Copper prices are expected to rise for the rest of 2024, based on the fundamentals.
Copper is an extremely versatile metal that is widely used for electrical wiring and renewable energy infrastructure.
Copper prices are currently supported by expectations of more stimulus in China, and rates cuts in the US.
The question is whether the copper price can fall below $10,000 per tonne in the coming months.
Prices of copper around the globe
China, the world’s largest copper market, saw a slight recovery on its physical market in August.
Fastmarkets reported that the copper cathode grade A premium saw an increase in Shanghai, reflecting better market conditions.
Fastmarkets stated in a recent report that the recovery is driven by an expectation of improved import arbitrage after the LME’s decline. However, there are still challenges due to price fluctuations.
Fastmarkets reported that copper prices in the US remained steady, due to a seasonal summer slump, and premiums stayed the same in the Midwest.
The red metal is in high demand in green energy and supply disruptions are expected to increase prices in the next few months.
Prices in Germany remain low due to the sluggish automotive and manufacturing industries. Stocks are also a factor that affects sentiment.
Rest of the 2024
If global fundamentals remain positive, copper prices will likely rise from October to December. The London Metal Exchange’s (LME) prices could drop below $10,000 per tonne from the $9,777.50 currently.
China’s Finance Ministry will hold a Saturday press conference to discuss further measures to stimulate the economy.
China is the largest consumer of metals worldwide. Demand for commodities is expected to increase as China’s economy receives more support.
Beijing announced several measures last month to boost its economy. These included interest rate cuts and targeted assistance for the real estate sector. This sparked an upswing in industrial metals, with prices rising 7.6% just for September. Prices had also moved past the psychologically-crucial barrier of $10,000 per ton level before giving up the gains.
Copper prices have been influenced by China’s economy.
Copper and iron ore lead the way in industrial metals last month.
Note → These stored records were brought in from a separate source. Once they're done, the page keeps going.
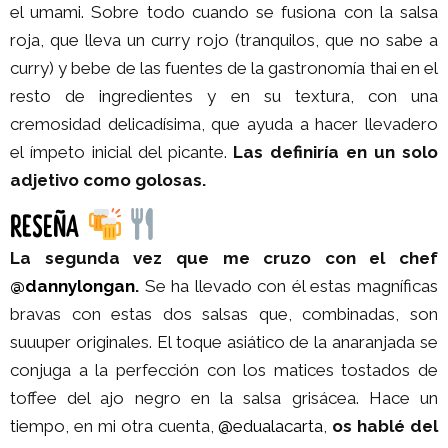
el umami. Sobre todo cuando se fusiona con la salsa
roja, que lleva un curry rojo (tranquilos, que no sabe a
curry) y bebe de las fuentes de la gastronomía thai en el
resto de ingredientes y en su textura, con una
cremosidad delicadísima, que ayuda a hacer llevadero
el ímpeto inicial del picante.
Las definiría en un solo
adjetivo como golosas.
RESEÑA
La segunda vez que me cruzo con el chef
@dannylongan
.
Se ha llevado con él estas magníficas
bravas con estas dos salsas que, combinadas, son
suuuper originales. El toque asiático de la anaranjada se
conjuga a la perfección con los matices tostados de
toffee del ajo negro en la salsa grisácea. Hace un
tiempo, en mi otra cuenta,
@edualacarta
,
os hablé del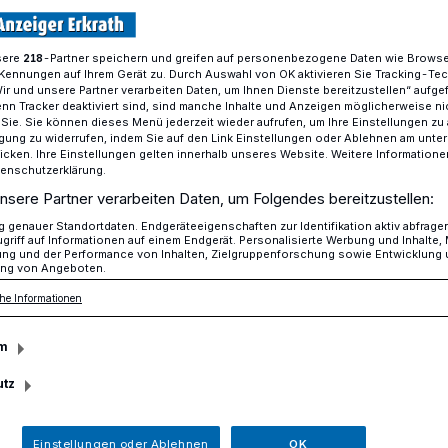
sere
-Partner speichern und greifen auf personenbezogene Daten wie Brows
218
Kennungen auf Ihrem Gerät zu. Durch Auswahl von OK aktivieren Sie Tracking-Te
Endlich wird wieder Kunst gezeigt
Wir und unsere Partner verarbeiten Daten, um Ihnen Dienste bereitzustellen“ aufge
n Tracker deaktiviert sind, sind manche Inhalte und Anzeigen möglicherweise ni
r Sie. Sie können dieses Menü jederzeit wieder aufrufen, um Ihre Einstellungen zu
ligung zu widerrufen, indem Sie auf den Link Einstellungen oder Ablehnen am unte
umsausstellung der Stadt Erkrath stellt aus
icken. Ihre Einstellungen gelten innerhalb unseres Website. Weitere Informationen
tenschutzerklärung.
 wieder Kunst
nsere Partner verarbeiten Daten, um Folgendes bereitzustellen:
genauer Standortdaten. Endgeräteeigenschaften zur Identifikation aktiv abfrage
griff auf Informationen auf einem Endgerät. Personalisierte Werbung und Inhalte
ung und der Performance von Inhalten, Zielgruppenforschung sowie Entwicklung
ng von Angeboten.
he Informationen
bei“ lautet der Titel der aktuellen
m
keiten der Kreissparkasse Düsseldorf an
rden Werke von Ulrike Korsten -
utz
äumsausstellung 2019 der Stadt Erkrath.
Einstellungen oder Ablehnen
OK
Copper is supported by the expectation that US Federal Reserve will cut interest rates at its meeting in November.
The market expects the Fed to reduce interest rates in the future by less than a higher percentage, but the lower quantum is still bullish for commodity prices.
Low interest rates are good for commodities that don’t yield much, such as copper. This also improves the liquidity of the system while the borrowing costs are reduced. Investments in commodities like copper increase.
The Fed has cut rates 50 basis points since its last meeting.
Fastmarkets analysts said this in a recent report.
The Shanghai premium is expected to continue recovering in China during the last quarter of this year. This will be mainly due to an improved mood following the significant stimulus measures taken by the authorities.
China needs more stimulus and more easing
The analysts at ING Group believe that China’s economic stimulus announcements last month are a positive step.
Lynn Song, ING Group’s China economist said, in a “note”
The momentum may recover in the fourth quarter if there is a significant fiscal policy initiative.
According to the economist, stabilization of China’s property market is necessary to boost copper demand. Property is important for the industrial metals.
First, prices must stabilize if they are not to recover. We need excess housing inventories to return to historical norms. “Until that time, growth will be slowed,” Song said.
Longer-term outlook for copper prices
Copper’s long-term trajectory is bullish beyond 2024. This is especially true with the increased focus on the green-transition, which will likely generate greater demand for this red metal.
Analysts at Fastmarkets stated that the premium for copper cathode grade A in Rotterdam will rise approximately by 25% by 2025, reflecting tighter fundamentals regionally and a recovering European Market.
The world is expected to transition to electric cars from the fossil fuel vehicles in the coming decade.
Experts predict that copper will be used more in the infrastructure of renewable energy sources, which could drive demand.
Fastmarkets reports that “the anticipated structural deficit will probably necessitate an increase in investments in production equipment, further underpinning the bullish outlook on copper prices.”
Copper ore imports in August were a pleasant surprise. They reached 2.6 million tonnes, the second highest monthly total ever. Commerzbank AG said that this has allayed fears of a copper ore shortage limiting the recent rapid expansion in Chinese copper production.
Barbara Lambrecht is a commodity analyst with Commerzbank. She said this in a recent report. :
If September’s figures are disappointing and August appears to be an anomaly, then this will support the price of copper.